Why Does Cpk Change When I Sort My Data?
If you need to assess process performance relative to some specification limit(s), then process capability is the tool to use. You collect some accurate data from a stable process, enter those measurements in Minitab, and then choose Stat > Quality Tools > Capability Analysis/Sixpack or Assistant > Capability Analysis.
Now, what about sorting the data? I’ve been asked “why does Cpk change when I sort my data?” many times during my years at Minitab, so if you’ve wondered the same thing, here’s your answer.
From Soap to Standard Deviations
Suppose you work for a company that manufactures bars of soap. Each bar should weigh between 3.2 and 5.2 ounces. To conduct the study, you randomly select 5 bars of soap every hour from the production line and weigh them.
You can see from the spreadsheet that at 9 a.m. on February 1, the 5 bars weighed in at 3.743, 4.447, 4.009, 4.252 and 3.973 ounces.
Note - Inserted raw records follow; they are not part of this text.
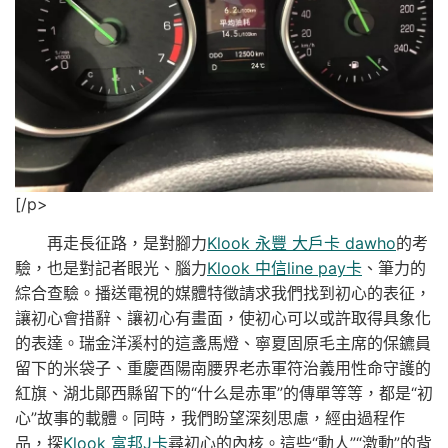
[/p>
再走長征路，是對腳力
Klook 永豐 大戶卡 dawho
的考
驗，也是對記者眼光、腦力
Klook 中信line pay卡
、筆力的
綜合查驗。播送電視的媒體特徵請求我們找到初心的表征，
讓初心會措辭、讓初心有畫面，使初心可以或許取得具象化
的表達。瑞金洋溪村的這盞馬燈、寧夏固原毛主席的保鑣員
留下的米袋子、重慶酉陽南腰界老赤軍符治義用性命守護的
紅旗、湖北鄖西縣留下的“什么是赤軍”的傳單等等，都是“初
心”故事的載體。同時，我們盼望深刻思慮，經由過程作
品，探
Klook 富邦J卡
尋初心的內核。這些“動人”“激動”的背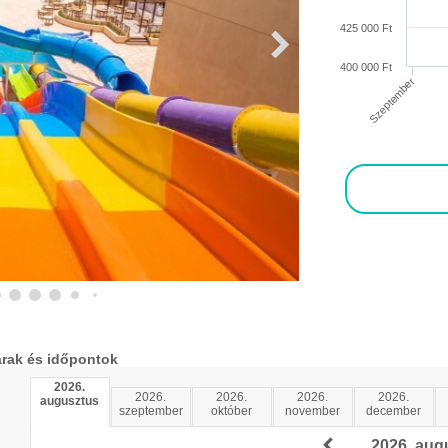
425 000 Ft
400 000 Ft
Szeptember
árak és időpontok
2026.
2026.
2026.
2026.
2026.
augusztus
szeptember
október
november
december
2026. aug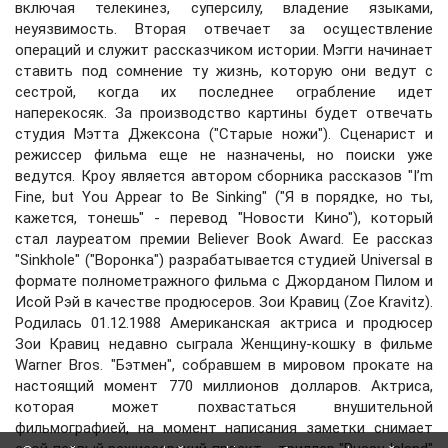
включая телекинез, суперсилу, владение языками,
неуязвимость. Вторая отвечает за осуществление
операций и служит рассказчиком истории. Мэгги начинает
ставить под сомнение ту жизнь, которую они ведут с
сестрой, когда их последнее ограбление идет
наперекосяк. За производство картины будет отвечать
студия Мэтта Джексона ("Старые ножи"). Сценарист и
режиссер фильма еще не назначены, но поиски уже
ведутся. Кроу является автором сборника рассказов "I’m
Fine, but You Appear to Be Sinking" ("Я в порядке, но ты,
кажется, тонешь" - перевод "Новости Кино"), который
стал лауреатом премии Believer Book Award. Ее рассказ
"Sinkhole" ("Воронка") разрабатывается студией Universal в
формате полнометражного фильма с Джорданом Пилом и
Исой Рэй в качестве продюсеров. Зои Кравиц (Zoe Kravitz).
Родилась 01.12.1988 Американская актриса и продюсер
Зои Кравиц недавно сыграла Женщину-кошку в фильме
Warner Bros. "Бэтмен", собравшем в мировом прокате на
настоящий момент 770 миллионов долларов. Актриса,
которая может похвастаться внушительной
фильмографией, на момент написания заметки снимает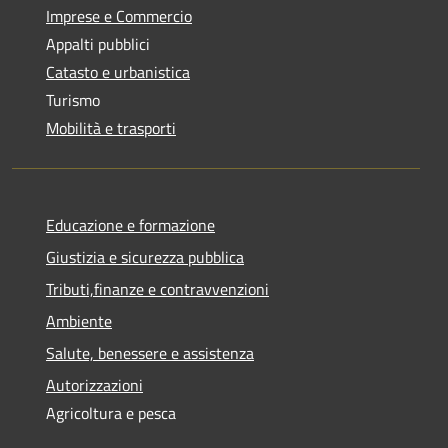
Imprese e Commercio
Appalti pubblici
Catasto e urbanistica
Turismo
Mobilità e trasporti
Educazione e formazione
Giustizia e sicurezza pubblica
Tributi,finanze e contravvenzioni
Ambiente
Salute, benessere e assistenza
Autorizzazioni
Agricoltura e pesca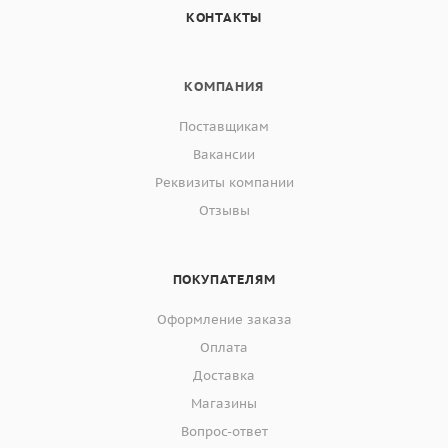
КОНТАКТЫ
КОМПАНИЯ
Поставщикам
Вакансии
Реквизиты компании
Отзывы
ПОКУПАТЕЛЯМ
Оформление заказа
Оплата
Доставка
Магазины
Вопрос-ответ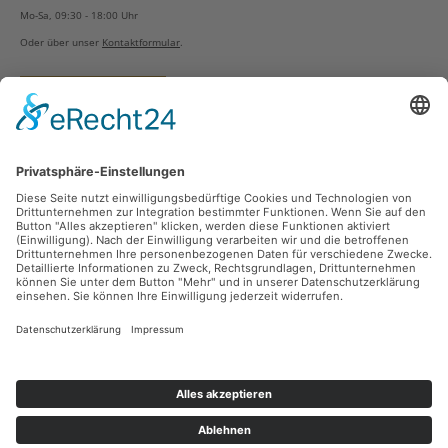
Mo-Sa, 09:30 - 18:00 Uhr
Oder über unser
Kontaktformular
.
Vertrag widerrufen
Versandarten
Zahlungsarten
Sicher Einkaufen
Ladengeschäft
Newsletter
Über unsere Social Media Plattformen verpassen Sie keine Neuigkeiten mehr.
Facebook
Instagram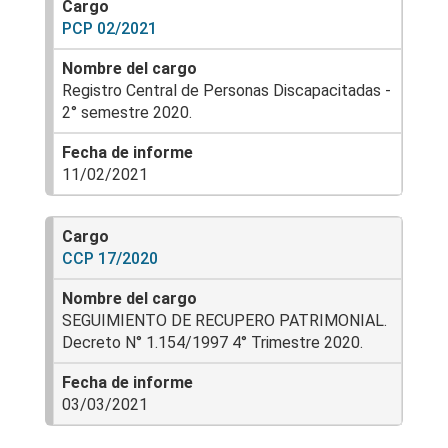
PCP 02/2021
Registro Central de Personas Discapacitadas -
2° semestre 2020.
11/02/2021
CCP 17/2020
SEGUIMIENTO DE RECUPERO PATRIMONIAL.
Decreto N° 1.154/1997 4° Trimestre 2020.
03/03/2021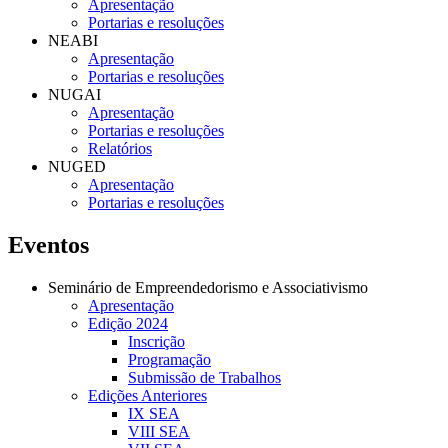
Apresentação
Portarias e resoluções
NEABI
Apresentação
Portarias e resoluções
NUGAI
Apresentação
Portarias e resoluções
Relatórios
NUGED
Apresentação
Portarias e resoluções
Eventos
Seminário de Empreendedorismo e Associativismo
Apresentação
Edição 2024
Inscrição
Programação
Submissão de Trabalhos
Edições Anteriores
IX SEA
VIII SEA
These 5 measurements make up our first subgroup. For our second subgroup, we have the 5 bar weights corresponding to 10 a.m., and 11 a.m. data for the third subgroup, and so on.
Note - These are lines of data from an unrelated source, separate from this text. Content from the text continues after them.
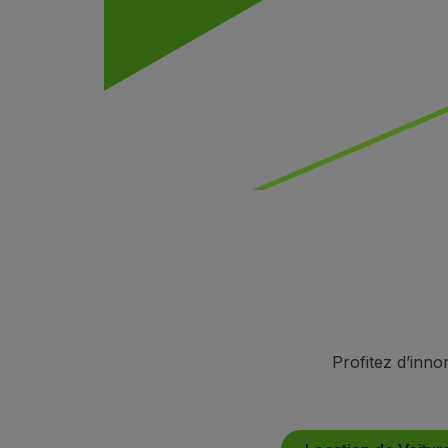
Vols en Economy
Repas à bord
Divertissements
Wi-Fi
Gérer de réservation
Gestion des Réserves
Extras et Upgrades
Facture en ligne
Bons TAP
Extras
Location de voiture
Hébergement
Enregistrement
Informations d'Enregistrement
TAP Miles&Go
Profitez d’inno
Programme TAP Miles&Go
Découvrez le Programme
Accumuler des miles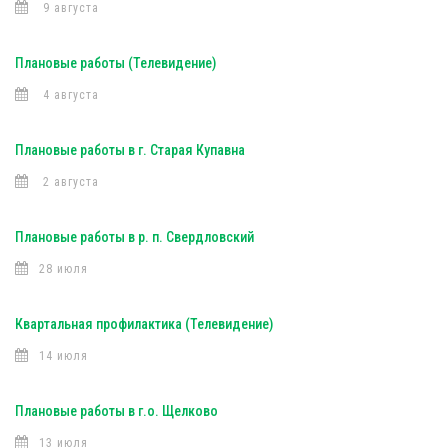
9 августа
Плановые работы (Телевидение)
4 августа
Плановые работы в г. Старая Купавна
2 августа
Плановые работы в р. п. Свердловский
28 июля
Квартальная профилактика (Телевидение)
14 июля
Плановые работы в г.о. Щелково
13 июля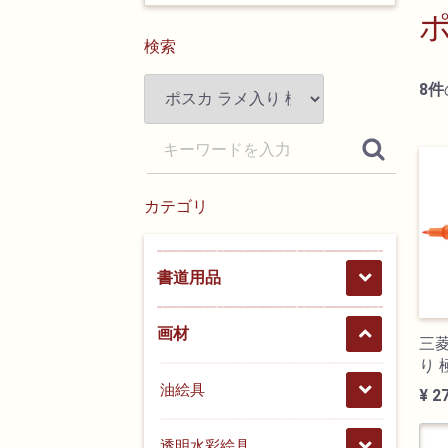
ポ
検索
8
件
カテゴリ
書道用品
画材
三
り 
油絵具
¥ 2
透明水彩絵具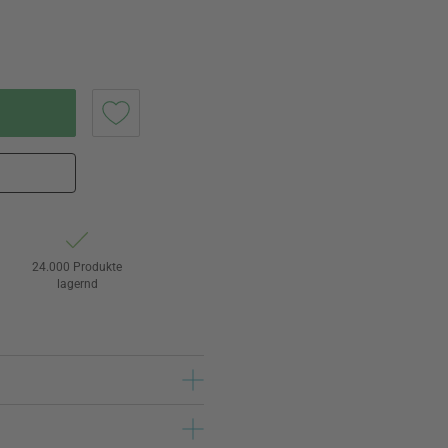
24.000 Produkte
lagernd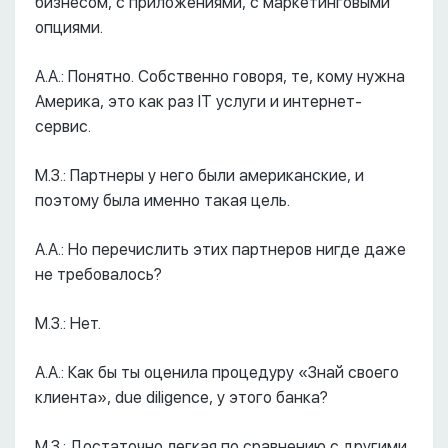
бизнесом, с приложениями, с маркетинговыми
опциями.
А.А.: Понятно. Собственно говоря, те, кому нужна
Америка, это как раз IT услуги и интернет-
сервис.
М.З.: Партнеры у него были американские, и
поэтому была именно такая цель.
А.А.: Но перечислить этих партнеров нигде даже
не требовалось?
М.З.: Нет.
А.А.: Как бы ты оценила процедуру «Знай своего
клиента», due diligence, у этого банка?
М.З.: Достаточно легкая по сравнению с другими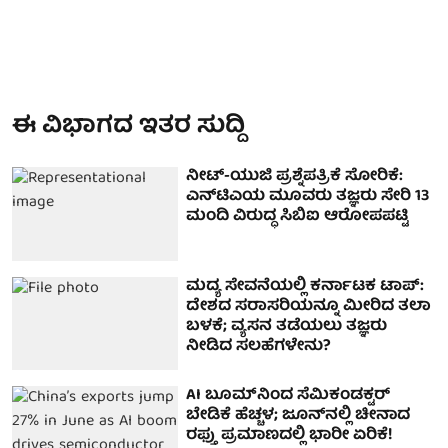
ಈ ವಿಭಾಗದ ಇತರ ಸುದ್ದಿ
ನೀಟ್-ಯುಜಿ ಪ್ರಶ್ನೆಪತ್ರಿಕೆ ಸೋರಿಕೆ:
ಎನ್‌ಟಿಎಯ ಮೂವರು ತಜ್ಞರು ಸೇರಿ 13
ಮಂದಿ ವಿರುದ್ಧ ಸಿಬಿಐ ಆರೋಪಪಟ್ಟಿ
ಮದ್ಯ ಸೇವನೆಯಲ್ಲಿ ಕರ್ನಾಟಕ ಟಾಪ್:
ದೇಶದ ಸರಾಸರಿಯನ್ನೂ ಮೀರಿದ ತಲಾ
ಬಳಕೆ; ವ್ಯಸನ ತಡೆಯಲು ತಜ್ಞರು
ನೀಡಿದ ಸಲಹೆಗಳೇನು?
AI ಬೂಮ್‌ನಿಂದ ಸೆಮಿಕಂಡಕ್ಟರ್
ಬೇಡಿಕೆ ಹೆಚ್ಚಳ; ಜೂನ್‌ನಲ್ಲಿ ಚೀನಾದ
ರಫ್ತು ಪ್ರಮಾಣದಲ್ಲಿ ಭಾರೀ ಏರಿಕೆ!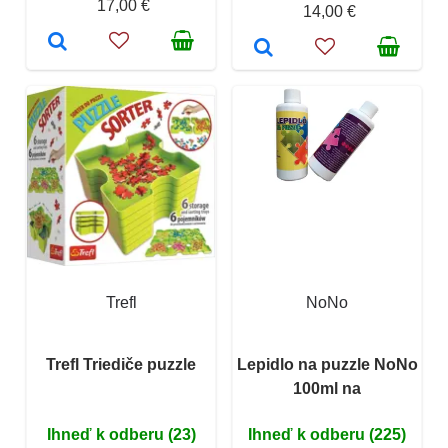
17,00 €
14,00 €
Trefl
NoNo
Trefl Triediče puzzle
Lepidlo na puzzle NoNo
100ml na
Ihneď k odberu (23)
Ihneď k odberu (225)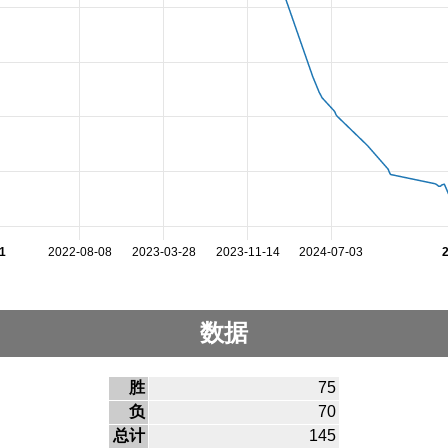
1
2022-08-08
2023-03-28
2023-11-14
2024-07-03
数据
胜
75
负
70
总计
145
To calculate Cpk, Minitab first computes the pooled standard deviation. Without getting into the specific mathematics of the pooled standard deviation formula, you can basically think of it as the average of all of the subgroup standard deviations. In other words, if we calculate the standard deviation for rows 1-5 (subgroup #1), then the standard deviation for rows 6-10 (subgroup #2), then the standard deviation for rows 11-15 (subgroup #3), etc., and then calculate the average of those standard deviations, we (more or less) arrive at the pooled standard deviation.
Therefore, the pooled standard deviation only accounts for the variability within subgroups—it does not include the shift and drift between them. If you want to account for all of the variability across all of the data, then you should look at the overall standard deviation, and use Ppk rather than Cpk.
The Sordid Details
Now let’s sort this data from smallest to largest and see what happens to the pooled standard deviation and Cpk. If we calculate the subgroup standard deviations for the sorted rows 1-5, then 6-10, then 11-15, etc., we’re going to arrive at much smaller values than the original subgroup standard deviations because we’ve minimized the variability within each subgroup. And the smaller the subgroup standard deviations, the smaller the pooled standard deviation, and thus the larger the Cpk statistic.
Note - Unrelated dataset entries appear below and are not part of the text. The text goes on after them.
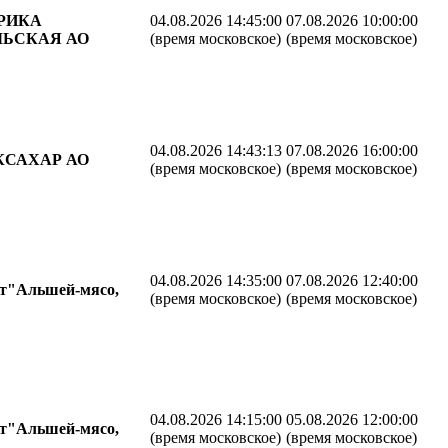
РИКА
04.08.2026 14:45:00
07.08.2026 10:00:00
ЬСКАЯ АО
(время московское)
(время московское)
04.08.2026 14:43:13
07.08.2026 16:00:00
КСАХАР АО
(время московское)
(время московское)
04.08.2026 14:35:00
07.08.2026 12:40:00
т"Альшей-мясо,
(время московское)
(время московское)
04.08.2026 14:15:00
05.08.2026 12:00:00
т"Альшей-мясо,
(время московское)
(время московское)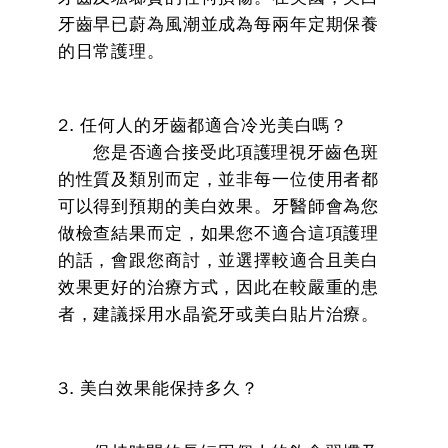
牙齒早已蔚為風潮並成為每兩年定期保養
的日常護理。
2. 任何人的牙齒都適合冷光美白嗎？
您是否適合接受此項護理視牙齒色斑
的性質及類別而定，並非每一位使用者都
可以得到預期的美白效果。牙醫師會為您
做檢查結果而定，如果您不適合這項護理
的話，會跟您商討，並選擇較適合且美白
效果更好的治療方式，因此在較嚴重的患
者，建議採用水晶瓷牙或美白貼片治療。
3. 美白效果能保持多久？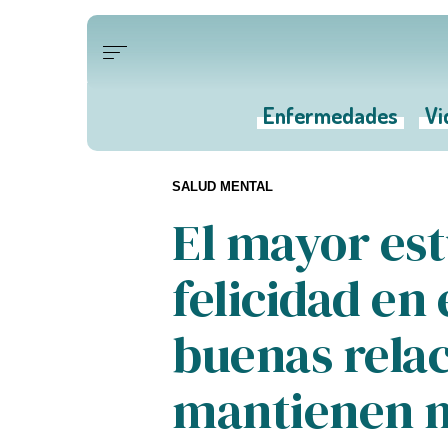
Enfermedades
Vi
SALUD MENTAL
El mayor est
felicidad en
buenas rela
mantienen m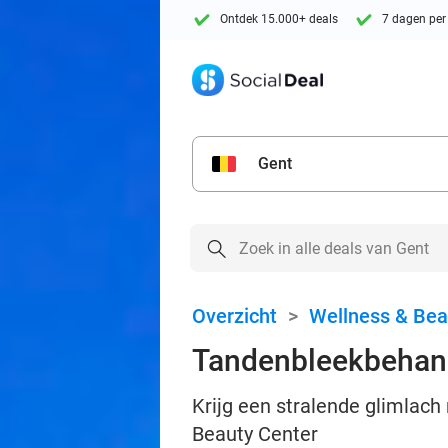
Ontdek 15.000+ deals
7 dagen per
Gent
Overzicht
>
Wellness & Bea
Tandenbleekbehand
Krijg een stralende glimlac
Beauty Center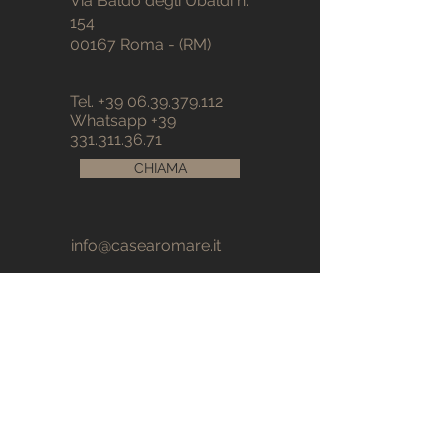
Via Baldo degli Ubaldi n.
154
00167 Roma - (RM)
Tel.
+39 06.39.379.112
Whatsapp
+39
331.311.36.71
CHIAMA
info@casearomare.it
© 2025 Case a Roma RE srls
P.IVA e C.F. 16533511008 –R.E.A. RM- 1661317
Sede legale: Via Baldo degli Ubaldi 154,
00167 Roma
Tutti i diritti riservati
If we look at the original, unsorted soap weights and run capability analysis, we get a pooled (also known as “within”) standard deviation of 0.352 and a Cpk of 0.80. And if we re-run the analysis on the sorted soap weights, we arrive at a pooled standard deviation of 0.033 and a Cpk of 8.61. That's two completely different sets of results! The original—and accurate—Cpk is below the 1.33 rule-of-thumb, while the other Cpk is exceptionally larger than 1.33.
The Moral of the Subgroup Story
I hope it's now clear why we should not sort our data when running capability analysis. Subgroups are intended to provide information regarding the natural variability of a process at a given point in time. By sorting the data, we are looking at an inaccurate picture of the true subgroup variability, and thereby inflating Cpk to an unrealistic value.